Yani demokrasilerde kuvvetler ayrılığı, demokratik temsil ile vesayet makamları arasında değil, sadece doğrudan veya dolaylı demokratik temsile dayanan kuvvetler arasında bir ayrım anlamına gelir. 27 Mayıs Koalisyonu’nun ısrarla unutturduğu nokta burasıdır. Ne hikmetse aynı koalisyon ile ideolojik ve siyasi paralellik içinde yer alan Anayasa Hukuku çalışmaları da erkler ayrılığının bu temel boyutuna asla yer vermez.
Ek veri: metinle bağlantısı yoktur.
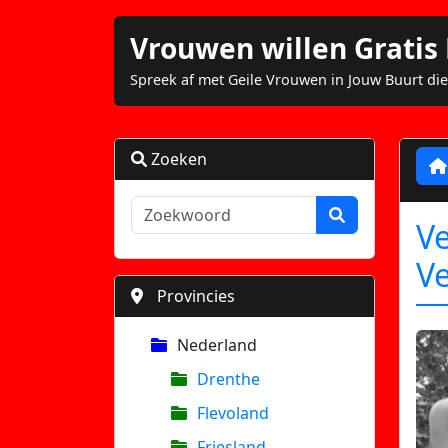
Vrouwen willen Grati
Spreek af met Geile Vrouwen in Jouw Buurt die
Zoeken
Ve
V
Provincies
Nederland
Drenthe
Flevoland
Friesland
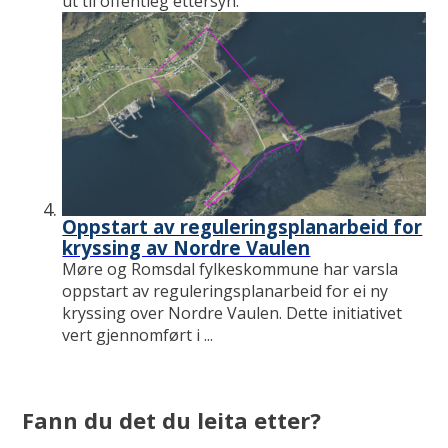
ut til offentleg ettersyn.
Oppstart av reguleringsplanarbeid for
kryssing av Nordre Vaulen
Møre og Romsdal fylkeskommune har varsla
oppstart av reguleringsplanarbeid for ei ny
kryssing over Nordre Vaulen. Dette initiativet
vert gjennomført i ...
Fann du det du leita etter?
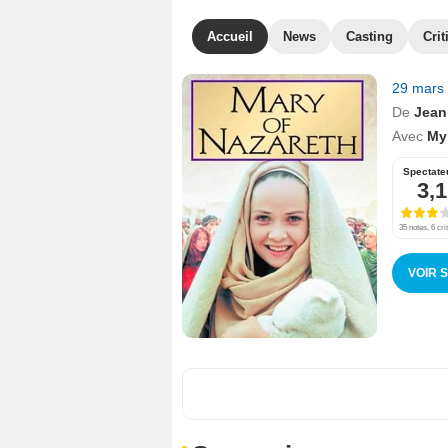
Accueil
News
Casting
Crit
29 mars
De
Jean
Avec
My
Spectate
3,1
35 notes, 6 cri
VOIR 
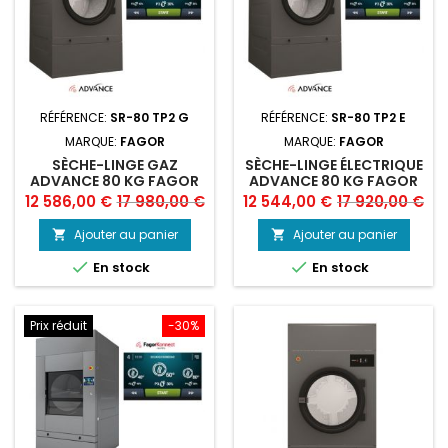
RÉFÉRENCE:
SR-80 TP2 G
RÉFÉRENCE:
SR-80 TP2 E
MARQUE:
FAGOR
MARQUE:
FAGOR
SÈCHE-LINGE GAZ
SÈCHE-LINGE ÉLECTRIQUE
ADVANCE 80 KG FAGOR
ADVANCE 80 KG FAGOR
Prix
Prix
Prix
Prix
12 586,00 €
17 980,00 €
12 544,00 €
17 920,00 €
de
de
Ajouter au panier
Ajouter au panier


base
base


En stock
En stock
Prix réduit
-30%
Kuvvetler ayrılığı demokrasilerde sadece yasama-yürütme-yargı arasında “yatay” bir şekilde sağlanmaz. Bunun bir de dikey boyutu vardır. O da ademi merkeziyetçiliktir. Şunun altını çizelim: Ademi merkeziyetçiliği sağlamamış bir ülke ne kadar demokratiklik iddiasında bulunursa bulunsun, ülkede yaşayan milyonlarca insandan müteşekkil halk, bu kuvvetleri tam anlamıyla kontrol edemez. Zira üç kuvvet de Başkenttedir. Halk ile kuvvetler arasında var olan esaslı mesafe, demokratik denetimi güçleştirmekte, bazen pratikte işleyemez hale getirmektedir. Bu yüzde Avrupa Birliği içindeki tek katı merkeziyetçi devlet olan Fransa da 2003 yılında yaptığı anayasa değişikliğiyle ademi merkeziyetçiliğe geçti; üstelik bunu anayasanın değişmez maddesine koydu.
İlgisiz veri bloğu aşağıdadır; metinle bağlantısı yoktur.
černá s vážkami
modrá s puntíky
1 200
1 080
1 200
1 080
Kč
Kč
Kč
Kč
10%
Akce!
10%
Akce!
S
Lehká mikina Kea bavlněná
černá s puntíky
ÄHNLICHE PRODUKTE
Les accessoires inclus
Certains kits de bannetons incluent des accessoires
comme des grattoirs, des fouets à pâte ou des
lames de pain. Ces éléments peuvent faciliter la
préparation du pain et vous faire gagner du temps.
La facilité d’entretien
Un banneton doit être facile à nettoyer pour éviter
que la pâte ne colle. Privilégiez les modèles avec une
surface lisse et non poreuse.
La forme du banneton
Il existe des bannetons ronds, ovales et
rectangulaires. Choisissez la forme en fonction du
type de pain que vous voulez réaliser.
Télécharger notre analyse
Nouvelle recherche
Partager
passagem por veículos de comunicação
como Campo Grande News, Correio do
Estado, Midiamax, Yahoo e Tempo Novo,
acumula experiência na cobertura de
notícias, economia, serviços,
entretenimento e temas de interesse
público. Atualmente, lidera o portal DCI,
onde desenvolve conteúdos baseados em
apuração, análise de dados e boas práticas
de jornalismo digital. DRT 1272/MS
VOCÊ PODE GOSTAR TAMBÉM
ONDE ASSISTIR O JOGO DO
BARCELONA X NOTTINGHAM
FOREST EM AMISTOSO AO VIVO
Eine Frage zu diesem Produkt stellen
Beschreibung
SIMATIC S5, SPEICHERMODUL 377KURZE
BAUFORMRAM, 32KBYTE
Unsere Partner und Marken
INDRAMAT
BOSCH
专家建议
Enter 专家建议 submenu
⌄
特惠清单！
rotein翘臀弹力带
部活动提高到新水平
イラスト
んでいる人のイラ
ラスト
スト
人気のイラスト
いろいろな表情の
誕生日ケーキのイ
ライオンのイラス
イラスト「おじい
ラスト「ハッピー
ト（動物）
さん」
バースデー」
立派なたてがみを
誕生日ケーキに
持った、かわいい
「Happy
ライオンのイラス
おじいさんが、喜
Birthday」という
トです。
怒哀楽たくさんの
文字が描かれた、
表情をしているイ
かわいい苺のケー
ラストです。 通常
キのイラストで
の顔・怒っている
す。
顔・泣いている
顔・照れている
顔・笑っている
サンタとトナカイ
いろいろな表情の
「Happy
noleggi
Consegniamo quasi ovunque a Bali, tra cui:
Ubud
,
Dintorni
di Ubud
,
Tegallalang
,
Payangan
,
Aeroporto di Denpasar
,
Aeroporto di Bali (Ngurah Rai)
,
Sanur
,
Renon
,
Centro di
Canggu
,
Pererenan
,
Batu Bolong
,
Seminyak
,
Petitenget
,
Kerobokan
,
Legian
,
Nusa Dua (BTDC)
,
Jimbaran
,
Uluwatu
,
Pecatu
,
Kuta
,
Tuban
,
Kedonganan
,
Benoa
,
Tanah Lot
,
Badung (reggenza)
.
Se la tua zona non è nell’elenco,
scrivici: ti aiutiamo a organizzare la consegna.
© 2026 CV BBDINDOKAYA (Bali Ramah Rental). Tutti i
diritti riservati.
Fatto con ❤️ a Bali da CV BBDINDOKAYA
Dikey boyut ademi merkeziyet
Ademi merkeziyetçilik bir yandan merkezde toplanan kuvvetleri, halka mesafe olarak daha yakın demokratik temsil araçlarıyla kontrol etmesini sağlarken, özellikle Türkiye açısından dikkate alınması gereken önemli bir işlev daha görmektedir: Merkeziyetçiliğin yarattığı asimilasyon, inkar, dışlama, etnik milliyetçilik gibi olumsuzluklar toplumsal katılım yoluyla ortadan kaldırılmakta, toplumsal barış tesis edilmektedir.
Biz Fransa’dan önce, kendi ülkemizde 1921 Anayasası ile bunu başarabilmiştik. Üstelik bu anayasa toplumun demokratik temsilcileri tarafından yapılmış, toplumun tüm farklılıklarının dilleri, mezhepleri, kıyafetleri, yaşam tarzları meşru kabul edilmek suretiyle katılımıyla yapılan tek anayasa idi.
Ama sonraki anayasalar bunun tersini yaptı. Egemenlik millete ait olmaktan çıktı. Kuvvet nevzuhur unsurlara geçti. Ademi merkeziyetçilik ortadan kaldırıldı. Bunun faturasını ödemeye devam ediyoruz.
Bugünlerde çözüleceği yönünde yeniden umutların yeşerdiği Kürt Sorununu 1920 Meclisi ruhuyla ve 1921 Anayasasıyla muhtemelen hiç yaşamayacaktık ve bu kadar da bedel ödemeyecektik...
Kuvvetler ayrılığı ilkesini sivil toplumun güçlenmesiyle birlikte daha da derin bir şekilde tartışacağız. Ama bu konuda radikal değişimlere hazır olmak gerekir. Zira demokratik temsil ilkesi, toplumun kendine ait egemenlik yetkisini fiili imkansızlık nedeniyle kullanamamasından doğmaktaydı. Peki bugün sahip olduğumuz akıllı telefonlar ve bilgi teknolojilerindeki gelişmelerle, örneğin yasama işlemlerini tamamen elektronik ortamda milyonlarca kişinin katılımıyla yapabilir hale geldiğimizde ne olacak? Bu durumda iktidarın şekil değiştireceği ve geleneksel “yasama-yürütme-yargı” dengesinin işe yaramayacağını söyleyebilir miyiz?
Daha önce de söylediğimiz gibi, her bir ilke ve kurum kendini üreten tarihsel koşullar devam ettiği sürece geçerlidir. Koşullar değiştiği anda, yeni ilkeler ve kurumlar tartışmak gerekecektir.
Bu yüzden anakronizme düşmemeye de dikkat etmek lazım.